ACTIVITY: Extend the judgment passage below on the court's power to vary or set aside final orders under rule 4.1(6) FPR 2010, starting right after its last line.

TEXT BLOCK:
# # #

It should further be noted in this context that in Sharland v Sharland [2015] UKSC 60 at [41] Lady Hale had accepted that rule 4.1(6) FPR 2010:

“… does give the family court power to entertain an application to set aside a final order in financial remedy proceedings on the well-established principles with which we are concerned in this case”.

31.

In N v J (Power to Set Aside Return Order) [2017] EWHC 2752 (Fam) MacDonald J doubted that rule 4.1(6) FPR 2010 could be used to vary or revoke a final order. He drew from a number of sources, citing more extensively from Hughes LJ’s judgment in Roult:

[15] “There may possibly be examples of non-procedural but continuing orders which may call for revocation or variation as they continue – an interlocutory injunction may be one. But it does not follow that wherever one or other of the two assertions mentioned (erroneous information and subsequent event) can be made, then any party can return to the trial judge and ask him to re-open any decision. In particular, it does not follow, I have no doubt, where the judge's order is a final one disposing of the case, whether in whole or in part… The interests of justice, and of litigants generally, require that a final order remains such unless proper grounds for appeal exist.” 

32.

MacDonald J also cited the judgment of Black LJ in Re F (Children: Setting Aside Return Orders) [2016] EWCA Civ 1253 in which she said (at [27]) that having considered Mostyn J’s judgment in TF v PJ:

“I would be reluctant to make definitive pronouncements upon the subject of the existence, and, if it exists, the nature, of the High Court's power to set aside 1980 Hague Convention return orders…. However, although I am not prepared to hazard a view as to whether the power actually does exist, I do acknowledge that TF v PJ and the instant case show that it is plainly desirable that there should be such a power in the High Court, albeit that it can be anticipated that it would rarely be used”.

33.

MacDonald J cited Moylan LJ in Wilmot v Maughan [2017] EWCA Civ 1668 at [85]:

“… section 17 [SCA 1981] deals with applications after any cause or matter or any issue has been tried. This can be contrasted with FPR r. 4.1(6) (and the equivalent CPR r. 3.1(7)) which gives the court power to vary or revoke orders made pursuant to a power “under these rules””.

34.

In declining to align himself with Mostyn J in TF v PJ, MacDonald J, at [74](i), said this:

“… a return order made under the inherent jurisdiction is properly characterised as injunctive and interlocutory in character, in that it seeks to compel a parent to return the child to the jurisdiction of his or her habitual residence pending final trial of the substantive welfare issues before the court. In such circumstances, in my judgment it is doubtful whether it can be said that such an order follows a trial of a cause or matter or an issue in a cause or matter for the purposes of s 17(1) of the Senior Courts Act 1981”.

35.

Neither counsel addressed these issues before me at any length (or at all), and the hearing had proceeded on the basis that rule 4.1(6) FPR 2010 did indeed provide a route to a potential remedy for the mother. However, it is important that the parties recognise the somewhat contentious jurisdictional platform on which the mother’s claim was in fact positioned. I return to this at §48 and §49 below.

Should the application for variation or discharge have been remitted to Francis J?

# # #

EXTRACTED INFORMATION:

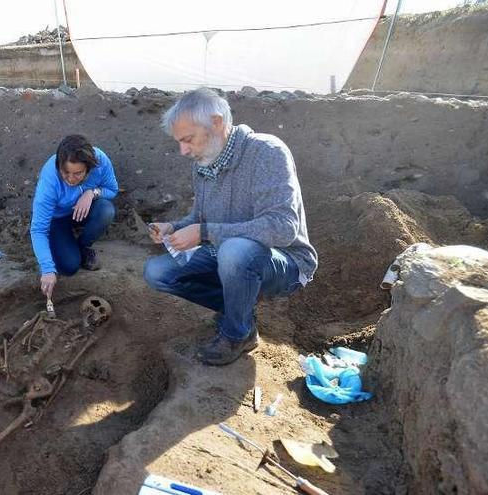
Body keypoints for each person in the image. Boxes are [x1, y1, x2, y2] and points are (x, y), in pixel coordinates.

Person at [144, 87, 317, 366]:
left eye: (187, 139)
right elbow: (200, 218)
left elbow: (283, 227)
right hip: (227, 253)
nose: (183, 150)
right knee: (157, 272)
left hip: (285, 262)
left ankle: (239, 333)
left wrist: (203, 233)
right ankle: (240, 311)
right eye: (179, 142)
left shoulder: (266, 152)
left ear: (216, 122)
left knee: (235, 252)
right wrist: (173, 228)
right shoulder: (204, 163)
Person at [30, 135, 118, 299]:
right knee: (69, 266)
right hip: (58, 218)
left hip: (84, 210)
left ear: (89, 168)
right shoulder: (49, 180)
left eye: (78, 173)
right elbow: (38, 229)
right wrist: (47, 269)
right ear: (59, 166)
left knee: (106, 210)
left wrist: (92, 192)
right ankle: (64, 241)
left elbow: (112, 189)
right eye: (66, 172)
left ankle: (83, 245)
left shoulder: (100, 162)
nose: (71, 179)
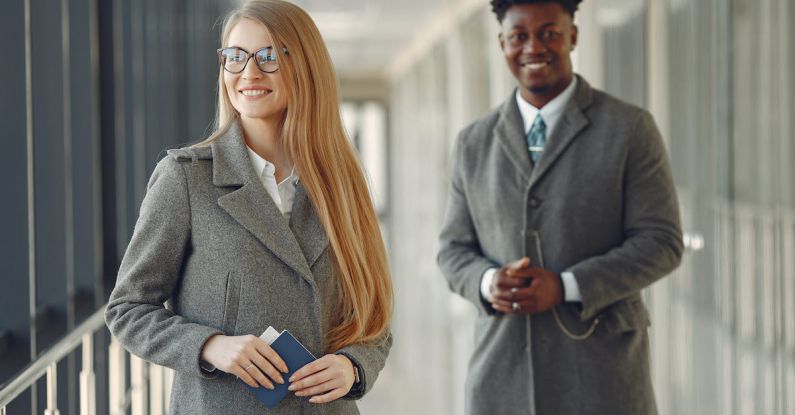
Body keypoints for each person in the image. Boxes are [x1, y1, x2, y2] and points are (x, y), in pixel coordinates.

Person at [105, 1, 393, 413]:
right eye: (235, 57)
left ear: (306, 66)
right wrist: (210, 346)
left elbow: (374, 323)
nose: (249, 73)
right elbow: (127, 310)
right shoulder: (186, 178)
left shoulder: (342, 186)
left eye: (269, 57)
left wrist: (354, 367)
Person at [437, 0, 683, 414]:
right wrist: (487, 281)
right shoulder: (473, 143)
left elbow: (662, 242)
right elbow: (453, 250)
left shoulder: (629, 129)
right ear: (502, 43)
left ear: (573, 35)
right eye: (519, 36)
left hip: (601, 375)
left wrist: (568, 286)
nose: (534, 47)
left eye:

# # #

ANSWER BELOW:
36.

Had the sole issue before the court been an alleged change in the mother’s financial situation, which had led to her inability to pay the costs order, I would have had no hesitation in transferring the application back to Francis J. As I said, in a similar context, in A and B v F and M [2021] EWFC 76 “[i]t would ordinarily be desirable for any application for rescission or variation under section 31F(6) to be re-listed before the judge who made the original order”. Peter Jackson LJ in Re E at [45]) made a similar point – that it is far better for an application for variation or discharge to be heard by the judge who made the original order.

37.

However, the mother emphasised in her application (and at the case management hearing in this application) that her primary case is that the costs order is having a deleterious effect on her, and that this is having (or is likely to have) an adverse impact on the welfare of D (see §15(iii) above). For this reason, as I am seised of the welfare issues, I resolved, with the agreement of the parties, to determine the application myself.

What test should be applied on an application under rule 4.1(6) FPR 2010?

38.

I have had regard to a number of authorities in this regard, including but not limited to N v J (citation above) at [69]-[78], and Tibbles v SIG plc (trading as Asphaltic Roofing Supplies) [2012] 1 WLR 2591 (‘Tibbles’). I have also re-visited my own decision in A and B v F and M [2021] EWFC 76, a case brought under section 31F(6) of the Matrimonial and Family Proceedings Act 1984 ("the 1984 Act") at [25]-[39] and in particular what I said at [39].

39.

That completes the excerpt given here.